Law means all applicable laws, regulations, codes, guidelines, policies, protocols, consents, approvals, permits and licences, and any requirements or directions given by any government or similar authority with the power to bind or impose obligations on the relevant Party in connection with this Agreement.
Liability means any expense, cost, liability, loss, damage, claim, notice, entitlement, investigation, demand, proceeding or judgment (whether under statute, contract, equity, tort (including negligence), indemnity or otherwise), howsoever arising, whether direct or indirect and/or whether present, unascertained, future or contingent and whether involving a third party or a Party to this Agreement or otherwise.

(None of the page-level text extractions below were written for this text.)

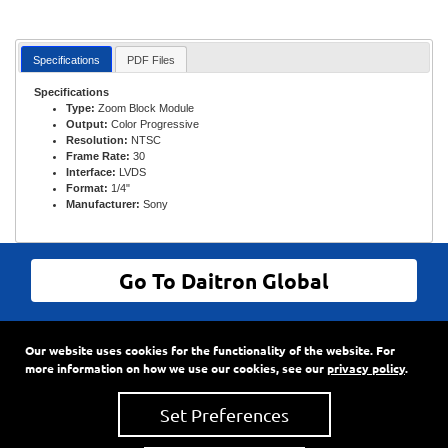
Specifications
PDF Files
Specifications
Type:
Zoom Block Module
Output:
Color Progressive
Resolution:
NTSC
Frame Rate:
30
Interface:
LVDS
Format:
1/4"
Manufacturer:
Sony
Go To Daitron Global
© Daitron Incorporated All Rights Reserved
Our website uses cookies for the functionality of the website. For
9720 SW Hillman Court, Suite 805
•
PO Box 3500
•
more information on how we use our cookies, see our
privacy policy
.
Wilsonville, Oregon
97070
Phone:
503-682-7560
•
Fax: 503-682-2861
Set Preferences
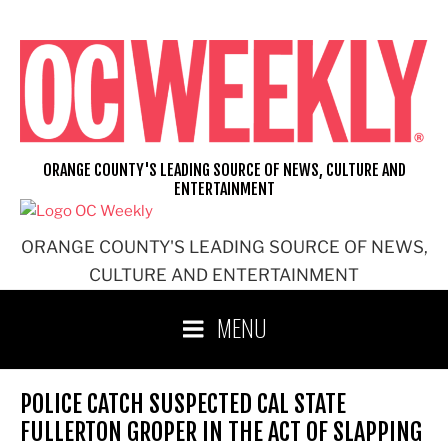
Skip
to
content
ORANGE COUNTY'S LEADING SOURCE OF NEWS, CULTURE AND
ENTERTAINMENT
ORANGE COUNTY'S LEADING SOURCE OF NEWS,
CULTURE AND ENTERTAINMENT
MENU
POLICE CATCH SUSPECTED CAL STATE
FULLERTON GROPER IN THE ACT OF SLAPPING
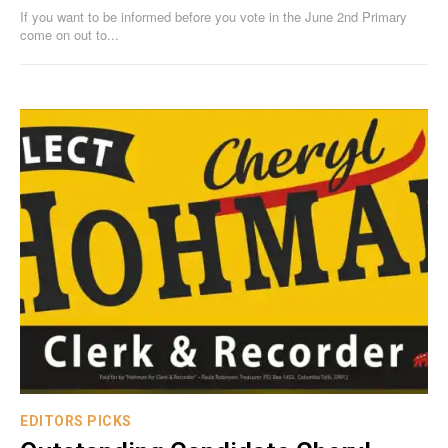
If you want to be informed before you vote in the June 2nd Primary
come on out to...
EDITORS PICKS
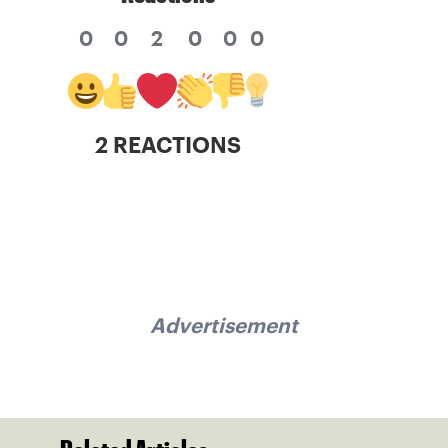
0
0
2
0
0
0
2 REACTIONS
Advertisement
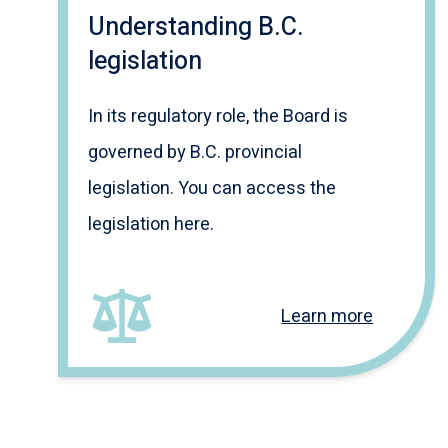
Understanding B.C.
legislation
In its regulatory role, the Board is
governed by B.C. provincial
legislation. You can access the
legislation here.
Learn more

Moral Rights has the meaning given in the Copyright Act 1968 (Cth) and includes any similar rights in any jurisdiction in the world.
Our Materials means any Intellectual Property which is owned by or licensed to us and any improvements, modifications, enhancement of such Intellectual Property, including any Intellectual Property related to Yarno, our software, databases, systems or source codes, but excludes Your Materials.
Personnel means, in respect of a Party, any of its employees, consultants, suppliers, subcontractors or agents, but does not include the other Party.
Proposal means the page or website setting out the commercial details of this Agreement, to which this Agreement is attached by reference.
Receiving Party means the Party receiving Confidential Information from or on behalf of the Disclosing Party.
Referral means a person referred by you to us for the purpose of that person entering into a Commercial Transaction with us.
Term means the term of this Agreement as set out in the Proposal.
Your Materials means all Intellectual Property which is owned by or licensed to you and any improvements, modifications or enhancements of such Intellectual Property, but excludes Our Materials.
Yarno means our online learning platform.